Martin Marietta Materials (NYSE: MLM), a company that earned our coveted Low Risk rating as of 22-Jun-11, announced yesterday that it had delivered a proposal to acquire Vulcan Materials (NYSE: VMC), a company we rated as Medium Risk - Negative Bias. Considering the dramatic underperformance we've observed in our Medium Risk - Negative Bias stocks in comparison with those we rate as Low Risk, investors will want to closely evaluate the [supposed] benefits received from the Vulcan acquisition. We have our doubts as to whether they will match the expectations proclaimed by MLM management. Here's why --
- Since 2006, VMC has reported more than $5 billion in business and asset acquisitions - acquired operations are difficult to integrate and more often than not fail to produce expected results
- VMC recorded a $253 million goodwill impairment charge in 2008 - such charges are indicative of poor capital allocation
- VMC is involved in ongoing litigation relating to alleged environmental contamination - MLM could be assuming a significant liability associated with these proceedings
In addition to the aforementioned risks MLM would assume in connection with its acquisition of VMC's operations, investors should also be aware that most acquisitions fail to produce the benefits and synergies expected at the outset of the transaction.

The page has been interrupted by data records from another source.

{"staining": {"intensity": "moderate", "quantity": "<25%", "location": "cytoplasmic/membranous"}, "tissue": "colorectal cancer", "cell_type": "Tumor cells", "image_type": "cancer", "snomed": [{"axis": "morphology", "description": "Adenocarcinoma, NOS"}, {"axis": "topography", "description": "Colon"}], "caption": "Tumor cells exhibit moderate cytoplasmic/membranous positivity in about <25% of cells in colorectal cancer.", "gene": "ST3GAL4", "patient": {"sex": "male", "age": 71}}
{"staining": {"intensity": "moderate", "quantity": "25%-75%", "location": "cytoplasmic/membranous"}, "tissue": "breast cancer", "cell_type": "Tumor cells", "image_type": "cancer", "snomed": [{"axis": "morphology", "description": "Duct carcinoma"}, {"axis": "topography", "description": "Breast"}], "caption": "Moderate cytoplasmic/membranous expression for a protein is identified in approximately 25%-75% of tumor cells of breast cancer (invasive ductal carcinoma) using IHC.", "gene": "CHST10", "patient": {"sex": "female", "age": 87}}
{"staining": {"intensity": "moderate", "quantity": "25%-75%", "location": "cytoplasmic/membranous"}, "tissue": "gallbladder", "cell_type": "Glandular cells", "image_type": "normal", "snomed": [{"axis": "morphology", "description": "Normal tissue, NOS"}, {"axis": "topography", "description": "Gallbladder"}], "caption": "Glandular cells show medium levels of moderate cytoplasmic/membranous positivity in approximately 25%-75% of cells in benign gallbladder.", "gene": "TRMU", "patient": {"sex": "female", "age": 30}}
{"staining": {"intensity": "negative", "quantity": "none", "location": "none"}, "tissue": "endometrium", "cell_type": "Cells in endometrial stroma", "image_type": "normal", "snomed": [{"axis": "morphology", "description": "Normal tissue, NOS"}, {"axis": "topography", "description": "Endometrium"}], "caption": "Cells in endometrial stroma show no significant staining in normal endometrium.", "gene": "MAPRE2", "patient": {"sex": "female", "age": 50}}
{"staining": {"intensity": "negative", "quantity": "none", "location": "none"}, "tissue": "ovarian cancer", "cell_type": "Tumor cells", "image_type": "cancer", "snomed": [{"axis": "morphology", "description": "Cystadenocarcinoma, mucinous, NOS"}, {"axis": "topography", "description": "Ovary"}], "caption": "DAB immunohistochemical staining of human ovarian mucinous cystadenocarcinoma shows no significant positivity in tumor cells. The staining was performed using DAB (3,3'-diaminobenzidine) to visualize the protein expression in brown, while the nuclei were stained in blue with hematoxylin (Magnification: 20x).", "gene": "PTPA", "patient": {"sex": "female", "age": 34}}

Given the size of the proposed deal (VMC has a market cap of more than $5.0 billion, while MLM has a market cap of just $3.4 billion), that's a significant risk for MLM to take.
In a press release regarding the proposal, MLM stated that it expected $200 million - $250 million in annual cost synergies and that it intended to maintain its current $1.60 annual dividend.
VMC reported that its board would review the proposal and provide its recommendation to shareholders within ten business days.